Que a María Rey la agitas y caen bellotas es un dogma y, a la vez, una ley tan inexorable en periodismo como lo son las de la Gravedad a la Física. Además es un axioma, no necesita demostración, su empirismo radica en haberla padecido durante larguísimos años en la pantalla del televisor. Pero no es sólo ella la culpable. Hay veces, demasiadas, en que un amor marital mal entendido nos impide decirle a nuestro cónyuge que, por el bien de la familia, dedique sus afanes a otros menesteres. Tan culpable como ella es quien la ha contratado atendiendo, sin duda, porque el que no es agradecido no es bien nacido, a viejas deudas de gratitud contraídas antaño con el que hogaño recoge discretamente en su casa las bellotas que María Rey derrama cada vez que abre la boca.

 

Aunque Telemadrid sea una TV sin televidentes, tal y como Azaña fue un escritor sin lectores hasta que Aznar le resucitó, y todos sus “profesionales” tengan siempre la sensación de estar interpretando, en cualesquiera de sus programas, la función de fin de curso del colegio, ¿ no hubo ni uno solo, un buen samaritano, que le hiciese un quite a María Rey para que no quedase, por los siglos de los siglos, amén, como Cagancho en Almagro? No, no lo hubo. Un servidor tiene muchas horas de TV y de Radio encima. Un lapsus lo tiene cualquiera. La pata la metemos todos, por supuesto. Pero siempre, y más si estás presentando al alimón, hay alguien que te echa un capote, te corrige con una broma o con una puñalada en directo, que de todo hay, y te saca del apuro. Y si el buen samaritano no está en el plató, seguro que está en el control de realización y te avisa por el pinganillo para que seas tú mismo el que enmiende el error.

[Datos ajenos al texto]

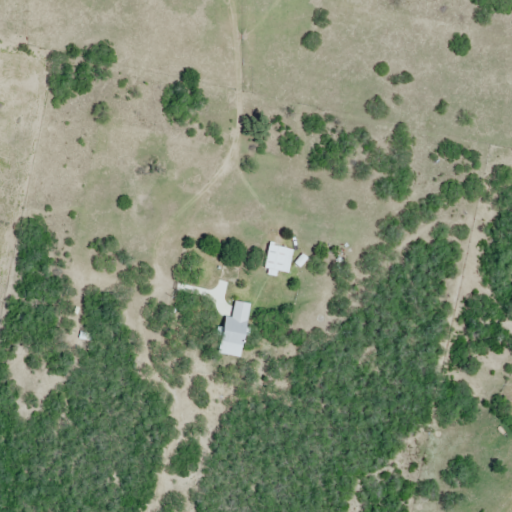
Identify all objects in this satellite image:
building: (278, 261)
building: (233, 331)
building: (235, 331)
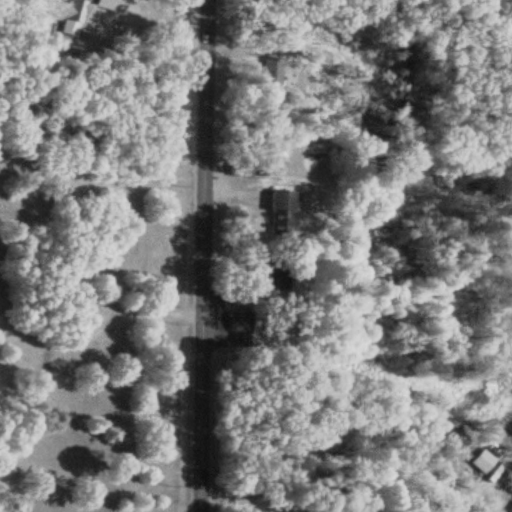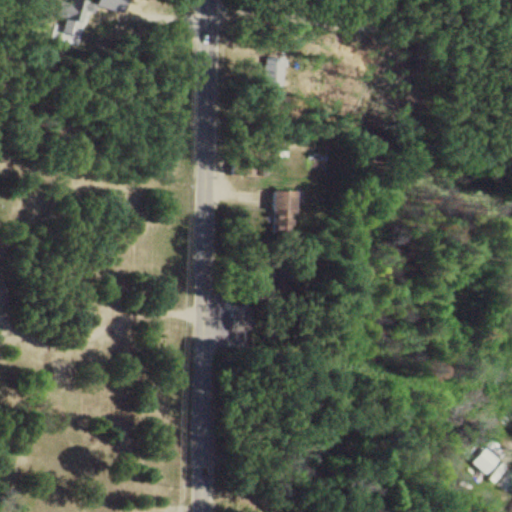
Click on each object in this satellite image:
building: (69, 17)
building: (281, 212)
road: (203, 256)
building: (238, 313)
building: (483, 459)
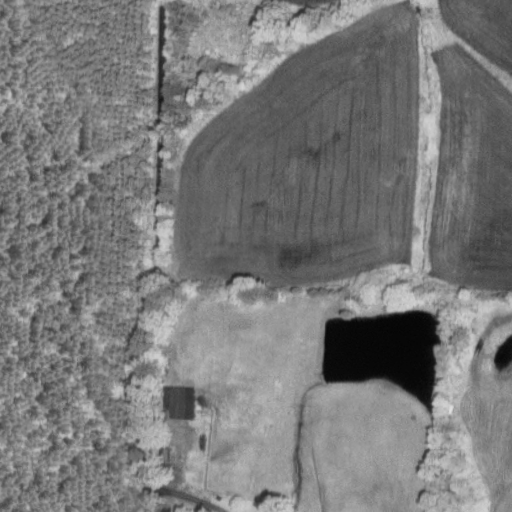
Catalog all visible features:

Y no pasa nada.

 

No hubo nadie que edulcorara la bellota de María Rey avisándola de que Franco no era un Mariscal de Napoleón destinado en Madrid el 2 de mayo de 1808 o, simplemente, un traidor como Fernando VII al servicio del emperador de los gabachos. No hubo nadie que le susurrase una amable o venenosa corrección. No, no lo hubo. Lo dicho, o está rodeada de cobroncetes o de analfabetos como ella. Conociendo el paño, estoy convencido de que está rodeada de las dos especies en una; ósea, de cabroncetes analfabetos. Ánimo, María, que con tu currículum seguro que Telemadrid, después de haber dado la campanada del 2 de mayo, te ofrece dar las campanadas de Nochevieja… a las doce del mediodía. Y tú, tan feliz, envuelta en tules y comiéndote doce bellotas.